Um membro da Milícia Nacional Bolivariana segura uma bandeira após o chamado do presidente venezuelano Nicolás Maduro para uma mobilização nacional, em meio ao aumento das tensões com os Estados Unidos devido ao envio de navios de guerra americanos no Caribe Sul e águas próximas, que, segundo autoridades dos EUA, visa combater ameaças dos cartéis de drogas da América Latina, em La Guaira, Venezuela, 30 de agosto de 2025. REUTERS/Leonardo Fernandez Viloria

“Marco Rubio quer manchar as mãos com sangue, com sangue sul-americano, caribenho e venezuelano”, disse Maduro na segunda-feira, respondendo a Trump. “Mesmo que coloquem 10 mil mísseis sobre nossas cabeças, os venezuelanos serão respeitados.”

O ataque provavelmente aumentará ainda mais as tensões com o regime de Maduro, que respondeu ao reforço dos EUA com suas próprias mobilizações, enviando tropas e embarcações às fronteiras da Venezuela e aos principais polos petrolíferos. Autoridades americanas afirmam que o alvo é o Cartel de los Soles, uma rede que, segundo eles, é comandada por oficiais venezuelanos com o apoio de Maduro.

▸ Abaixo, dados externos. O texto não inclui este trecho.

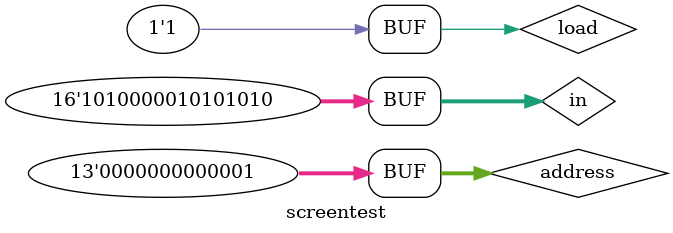
<source format=v>
`timescale 1ns / 1ps


module screentest;

	// Inputs
	reg [15:0] in;
	reg [12:0] address;
	reg load;
	

	// Outputs
	wire [15:0] out;

	// Instantiate the Unit Under Test (UUT)
	screen uut (
		.in(in), 
		.address(address), 
		.load(load), 
		
		.out(out)
	);
	
	
	initial begin
		// Initialize Inputs
		in =16'h aaaa ;
		address = 0;
		load = 0;
		#10;
      
		  
		 in =16'h a0aa ;
		address = 0;
		load = 1;
		#10;
		
		in =16'h ffff ;
		address = 13'h15;
		load = 1;
		#10;
		
		
		in =16'h 1234 ;
		address = 14'h67;
		load = 1;
		#10;
		
		in =16'h45  ;
		address = 14'h67;
		load = 0;
		#10;
		
		
		in =16'h a0aa ;
		address = 1;
		load = 1;
		#20;
		// Add stimulus here

	end
    initial begin
		$monitor ("time=%t, in=%h, address=%h, load=%b , out=%h",$time,in,address,load,out);
		end
endmodule


</source>
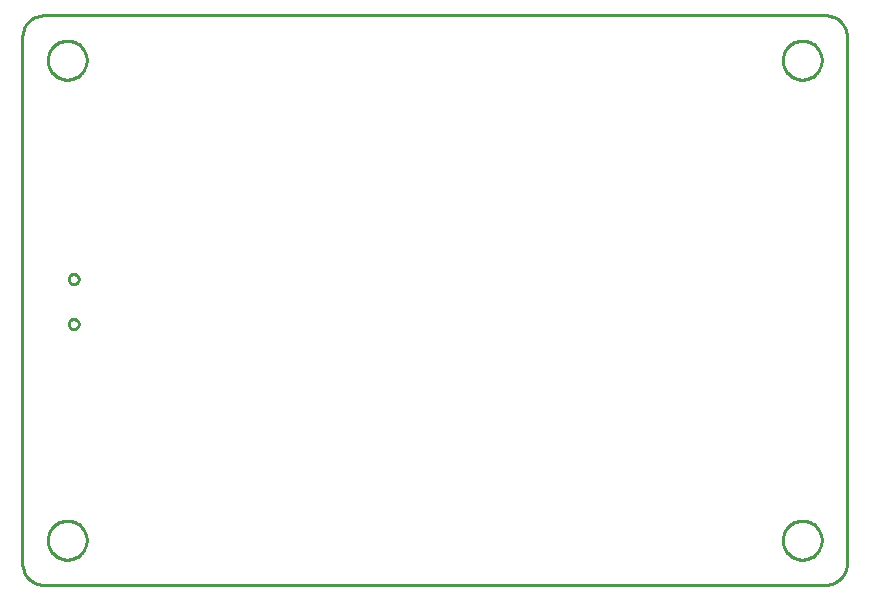
<source format=gbr>
G04 EAGLE Gerber RS-274X export*
G75*
%MOMM*%
%FSLAX34Y34*%
%LPD*%
%IN*%
%IPPOS*%
%AMOC8*
5,1,8,0,0,1.08239X$1,22.5*%
G01*
%ADD10C,0.254000*%


D10*
X0Y19050D02*
X73Y17390D01*
X289Y15742D01*
X649Y14120D01*
X1149Y12535D01*
X1785Y10999D01*
X2552Y9525D01*
X3445Y8123D01*
X4457Y6805D01*
X5580Y5580D01*
X6805Y4457D01*
X8123Y3445D01*
X9525Y2552D01*
X10999Y1785D01*
X12535Y1149D01*
X14120Y649D01*
X15742Y289D01*
X17390Y73D01*
X19050Y0D01*
X679258Y0D01*
X680918Y73D01*
X682566Y289D01*
X684188Y649D01*
X685773Y1149D01*
X687309Y1785D01*
X688783Y2552D01*
X690185Y3445D01*
X691503Y4457D01*
X692728Y5580D01*
X693851Y6805D01*
X694863Y8123D01*
X695756Y9525D01*
X696523Y10999D01*
X697159Y12535D01*
X697659Y14120D01*
X698019Y15742D01*
X698235Y17390D01*
X698308Y19050D01*
X698308Y19078D01*
X698492Y463522D01*
X698421Y465183D01*
X698206Y466832D01*
X697847Y468456D01*
X697349Y470042D01*
X696714Y471579D01*
X695947Y473055D01*
X695055Y474458D01*
X694044Y475778D01*
X692922Y477005D01*
X691697Y478129D01*
X690379Y479143D01*
X688978Y480038D01*
X687503Y480807D01*
X685968Y481444D01*
X684382Y481946D01*
X682759Y482307D01*
X681111Y482526D01*
X679450Y482600D01*
X679442Y482600D01*
X19050Y482600D01*
X17390Y482528D01*
X15742Y482311D01*
X14120Y481951D01*
X12535Y481451D01*
X10999Y480815D01*
X9525Y480048D01*
X8123Y479155D01*
X6805Y478143D01*
X5580Y477020D01*
X4457Y475795D01*
X3445Y474477D01*
X2552Y473075D01*
X1785Y471601D01*
X1149Y470065D01*
X649Y468481D01*
X289Y466858D01*
X73Y465210D01*
X0Y463550D01*
X0Y19050D01*
X54600Y443960D02*
X54529Y442882D01*
X54388Y441811D01*
X54178Y440751D01*
X53898Y439708D01*
X53551Y438685D01*
X53137Y437687D01*
X52660Y436718D01*
X52119Y435782D01*
X51519Y434884D01*
X50862Y434027D01*
X50149Y433215D01*
X49385Y432451D01*
X48573Y431739D01*
X47716Y431081D01*
X46818Y430481D01*
X45882Y429941D01*
X44913Y429463D01*
X43915Y429049D01*
X42892Y428702D01*
X41849Y428422D01*
X40789Y428212D01*
X39718Y428071D01*
X38640Y428000D01*
X37560Y428000D01*
X36482Y428071D01*
X35411Y428212D01*
X34351Y428422D01*
X33308Y428702D01*
X32285Y429049D01*
X31287Y429463D01*
X30318Y429941D01*
X29382Y430481D01*
X28484Y431081D01*
X27627Y431739D01*
X26815Y432451D01*
X26051Y433215D01*
X25339Y434027D01*
X24681Y434884D01*
X24081Y435782D01*
X23541Y436718D01*
X23063Y437687D01*
X22649Y438685D01*
X22302Y439708D01*
X22022Y440751D01*
X21812Y441811D01*
X21671Y442882D01*
X21600Y443960D01*
X21600Y445040D01*
X21671Y446118D01*
X21812Y447189D01*
X22022Y448249D01*
X22302Y449292D01*
X22649Y450315D01*
X23063Y451313D01*
X23541Y452282D01*
X24081Y453218D01*
X24681Y454116D01*
X25339Y454973D01*
X26051Y455785D01*
X26815Y456549D01*
X27627Y457262D01*
X28484Y457919D01*
X29382Y458519D01*
X30318Y459060D01*
X31287Y459537D01*
X32285Y459951D01*
X33308Y460298D01*
X34351Y460578D01*
X35411Y460788D01*
X36482Y460929D01*
X37560Y461000D01*
X38640Y461000D01*
X39718Y460929D01*
X40789Y460788D01*
X41849Y460578D01*
X42892Y460298D01*
X43915Y459951D01*
X44913Y459537D01*
X45882Y459060D01*
X46818Y458519D01*
X47716Y457919D01*
X48573Y457262D01*
X49385Y456549D01*
X50149Y455785D01*
X50862Y454973D01*
X51519Y454116D01*
X52119Y453218D01*
X52660Y452282D01*
X53137Y451313D01*
X53551Y450315D01*
X53898Y449292D01*
X54178Y448249D01*
X54388Y447189D01*
X54529Y446118D01*
X54600Y445040D01*
X54600Y443960D01*
X54600Y37560D02*
X54529Y36482D01*
X54388Y35411D01*
X54178Y34351D01*
X53898Y33308D01*
X53551Y32285D01*
X53137Y31287D01*
X52660Y30318D01*
X52119Y29382D01*
X51519Y28484D01*
X50862Y27627D01*
X50149Y26815D01*
X49385Y26051D01*
X48573Y25339D01*
X47716Y24681D01*
X46818Y24081D01*
X45882Y23541D01*
X44913Y23063D01*
X43915Y22649D01*
X42892Y22302D01*
X41849Y22022D01*
X40789Y21812D01*
X39718Y21671D01*
X38640Y21600D01*
X37560Y21600D01*
X36482Y21671D01*
X35411Y21812D01*
X34351Y22022D01*
X33308Y22302D01*
X32285Y22649D01*
X31287Y23063D01*
X30318Y23541D01*
X29382Y24081D01*
X28484Y24681D01*
X27627Y25339D01*
X26815Y26051D01*
X26051Y26815D01*
X25339Y27627D01*
X24681Y28484D01*
X24081Y29382D01*
X23541Y30318D01*
X23063Y31287D01*
X22649Y32285D01*
X22302Y33308D01*
X22022Y34351D01*
X21812Y35411D01*
X21671Y36482D01*
X21600Y37560D01*
X21600Y38640D01*
X21671Y39718D01*
X21812Y40789D01*
X22022Y41849D01*
X22302Y42892D01*
X22649Y43915D01*
X23063Y44913D01*
X23541Y45882D01*
X24081Y46818D01*
X24681Y47716D01*
X25339Y48573D01*
X26051Y49385D01*
X26815Y50149D01*
X27627Y50862D01*
X28484Y51519D01*
X29382Y52119D01*
X30318Y52660D01*
X31287Y53137D01*
X32285Y53551D01*
X33308Y53898D01*
X34351Y54178D01*
X35411Y54388D01*
X36482Y54529D01*
X37560Y54600D01*
X38640Y54600D01*
X39718Y54529D01*
X40789Y54388D01*
X41849Y54178D01*
X42892Y53898D01*
X43915Y53551D01*
X44913Y53137D01*
X45882Y52660D01*
X46818Y52119D01*
X47716Y51519D01*
X48573Y50862D01*
X49385Y50149D01*
X50149Y49385D01*
X50862Y48573D01*
X51519Y47716D01*
X52119Y46818D01*
X52660Y45882D01*
X53137Y44913D01*
X53551Y43915D01*
X53898Y42892D01*
X54178Y41849D01*
X54388Y40789D01*
X54529Y39718D01*
X54600Y38640D01*
X54600Y37560D01*
X676900Y37560D02*
X676829Y36482D01*
X676688Y35411D01*
X676478Y34351D01*
X676198Y33308D01*
X675851Y32285D01*
X675437Y31287D01*
X674960Y30318D01*
X674419Y29382D01*
X673819Y28484D01*
X673162Y27627D01*
X672449Y26815D01*
X671685Y26051D01*
X670873Y25339D01*
X670016Y24681D01*
X669118Y24081D01*
X668182Y23541D01*
X667213Y23063D01*
X666215Y22649D01*
X665192Y22302D01*
X664149Y22022D01*
X663089Y21812D01*
X662018Y21671D01*
X660940Y21600D01*
X659860Y21600D01*
X658782Y21671D01*
X657711Y21812D01*
X656651Y22022D01*
X655608Y22302D01*
X654585Y22649D01*
X653587Y23063D01*
X652618Y23541D01*
X651682Y24081D01*
X650784Y24681D01*
X649927Y25339D01*
X649115Y26051D01*
X648351Y26815D01*
X647639Y27627D01*
X646981Y28484D01*
X646381Y29382D01*
X645841Y30318D01*
X645363Y31287D01*
X644949Y32285D01*
X644602Y33308D01*
X644322Y34351D01*
X644112Y35411D01*
X643971Y36482D01*
X643900Y37560D01*
X643900Y38640D01*
X643971Y39718D01*
X644112Y40789D01*
X644322Y41849D01*
X644602Y42892D01*
X644949Y43915D01*
X645363Y44913D01*
X645841Y45882D01*
X646381Y46818D01*
X646981Y47716D01*
X647639Y48573D01*
X648351Y49385D01*
X649115Y50149D01*
X649927Y50862D01*
X650784Y51519D01*
X651682Y52119D01*
X652618Y52660D01*
X653587Y53137D01*
X654585Y53551D01*
X655608Y53898D01*
X656651Y54178D01*
X657711Y54388D01*
X658782Y54529D01*
X659860Y54600D01*
X660940Y54600D01*
X662018Y54529D01*
X663089Y54388D01*
X664149Y54178D01*
X665192Y53898D01*
X666215Y53551D01*
X667213Y53137D01*
X668182Y52660D01*
X669118Y52119D01*
X670016Y51519D01*
X670873Y50862D01*
X671685Y50149D01*
X672449Y49385D01*
X673162Y48573D01*
X673819Y47716D01*
X674419Y46818D01*
X674960Y45882D01*
X675437Y44913D01*
X675851Y43915D01*
X676198Y42892D01*
X676478Y41849D01*
X676688Y40789D01*
X676829Y39718D01*
X676900Y38640D01*
X676900Y37560D01*
X676900Y443960D02*
X676829Y442882D01*
X676688Y441811D01*
X676478Y440751D01*
X676198Y439708D01*
X675851Y438685D01*
X675437Y437687D01*
X674960Y436718D01*
X674419Y435782D01*
X673819Y434884D01*
X673162Y434027D01*
X672449Y433215D01*
X671685Y432451D01*
X670873Y431739D01*
X670016Y431081D01*
X669118Y430481D01*
X668182Y429941D01*
X667213Y429463D01*
X666215Y429049D01*
X665192Y428702D01*
X664149Y428422D01*
X663089Y428212D01*
X662018Y428071D01*
X660940Y428000D01*
X659860Y428000D01*
X658782Y428071D01*
X657711Y428212D01*
X656651Y428422D01*
X655608Y428702D01*
X654585Y429049D01*
X653587Y429463D01*
X652618Y429941D01*
X651682Y430481D01*
X650784Y431081D01*
X649927Y431739D01*
X649115Y432451D01*
X648351Y433215D01*
X647639Y434027D01*
X646981Y434884D01*
X646381Y435782D01*
X645841Y436718D01*
X645363Y437687D01*
X644949Y438685D01*
X644602Y439708D01*
X644322Y440751D01*
X644112Y441811D01*
X643971Y442882D01*
X643900Y443960D01*
X643900Y445040D01*
X643971Y446118D01*
X644112Y447189D01*
X644322Y448249D01*
X644602Y449292D01*
X644949Y450315D01*
X645363Y451313D01*
X645841Y452282D01*
X646381Y453218D01*
X646981Y454116D01*
X647639Y454973D01*
X648351Y455785D01*
X649115Y456549D01*
X649927Y457262D01*
X650784Y457919D01*
X651682Y458519D01*
X652618Y459060D01*
X653587Y459537D01*
X654585Y459951D01*
X655608Y460298D01*
X656651Y460578D01*
X657711Y460788D01*
X658782Y460929D01*
X659860Y461000D01*
X660940Y461000D01*
X662018Y460929D01*
X663089Y460788D01*
X664149Y460578D01*
X665192Y460298D01*
X666215Y459951D01*
X667213Y459537D01*
X668182Y459060D01*
X669118Y458519D01*
X670016Y457919D01*
X670873Y457262D01*
X671685Y456549D01*
X672449Y455785D01*
X673162Y454973D01*
X673819Y454116D01*
X674419Y453218D01*
X674960Y452282D01*
X675437Y451313D01*
X675851Y450315D01*
X676198Y449292D01*
X676478Y448249D01*
X676688Y447189D01*
X676829Y446118D01*
X676900Y445040D01*
X676900Y443960D01*
X47840Y258751D02*
X47767Y258199D01*
X47623Y257661D01*
X47410Y257146D01*
X47131Y256664D01*
X46792Y256222D01*
X46398Y255828D01*
X45956Y255489D01*
X45474Y255210D01*
X44959Y254997D01*
X44421Y254853D01*
X43869Y254780D01*
X43311Y254780D01*
X42759Y254853D01*
X42221Y254997D01*
X41706Y255210D01*
X41224Y255489D01*
X40782Y255828D01*
X40388Y256222D01*
X40049Y256664D01*
X39770Y257146D01*
X39557Y257661D01*
X39413Y258199D01*
X39340Y258751D01*
X39340Y259309D01*
X39413Y259861D01*
X39557Y260399D01*
X39770Y260914D01*
X40049Y261396D01*
X40388Y261838D01*
X40782Y262232D01*
X41224Y262571D01*
X41706Y262850D01*
X42221Y263063D01*
X42759Y263207D01*
X43311Y263280D01*
X43869Y263280D01*
X44421Y263207D01*
X44959Y263063D01*
X45474Y262850D01*
X45956Y262571D01*
X46398Y262232D01*
X46792Y261838D01*
X47131Y261396D01*
X47410Y260914D01*
X47623Y260399D01*
X47767Y259861D01*
X47840Y259309D01*
X47840Y258751D01*
X47840Y220751D02*
X47767Y220199D01*
X47623Y219661D01*
X47410Y219146D01*
X47131Y218664D01*
X46792Y218222D01*
X46398Y217828D01*
X45956Y217489D01*
X45474Y217210D01*
X44959Y216997D01*
X44421Y216853D01*
X43869Y216780D01*
X43311Y216780D01*
X42759Y216853D01*
X42221Y216997D01*
X41706Y217210D01*
X41224Y217489D01*
X40782Y217828D01*
X40388Y218222D01*
X40049Y218664D01*
X39770Y219146D01*
X39557Y219661D01*
X39413Y220199D01*
X39340Y220751D01*
X39340Y221309D01*
X39413Y221861D01*
X39557Y222399D01*
X39770Y222914D01*
X40049Y223396D01*
X40388Y223838D01*
X40782Y224232D01*
X41224Y224571D01*
X41706Y224850D01*
X42221Y225063D01*
X42759Y225207D01*
X43311Y225280D01*
X43869Y225280D01*
X44421Y225207D01*
X44959Y225063D01*
X45474Y224850D01*
X45956Y224571D01*
X46398Y224232D01*
X46792Y223838D01*
X47131Y223396D01*
X47410Y222914D01*
X47623Y222399D01*
X47767Y221861D01*
X47840Y221309D01*
X47840Y220751D01*
M02*

</source>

O Pentágono enviou o Grupo de Prontidão Anfíbia Iwo Jima e a 22ª Unidade Expedicionária de Fuzileiros Navais, forças capazes de atacar alvos terrestres, postura mais agressiva do que os cortadores da Guarda Costeira geralmente usados contra carregamentos de drogas.

O reforço militar, o maior na região desde a invasão do Panamá em 1989, dividiu a América Latina. Luiz Inácio Lula da Silva, do Brasil, e Gustavo Petro, da Colômbia, criticaram a medida como desestabilizadora, enquanto Guiana e Trinidad e Tobago apoiaram, citando preocupações com o narcotráfico. China, Rússia e Irã condenaram a ação como interferência.

Trump classificou Maduro como terrorista e, no início deste ano, ofereceu uma recompensa de US$ 50 milhões por sua captura. Durante seu primeiro mandato, impôs sanções severas, reconheceu o líder da oposição Juan Guaidó como presidente interino da Venezuela e pressionou pela saída de Maduro.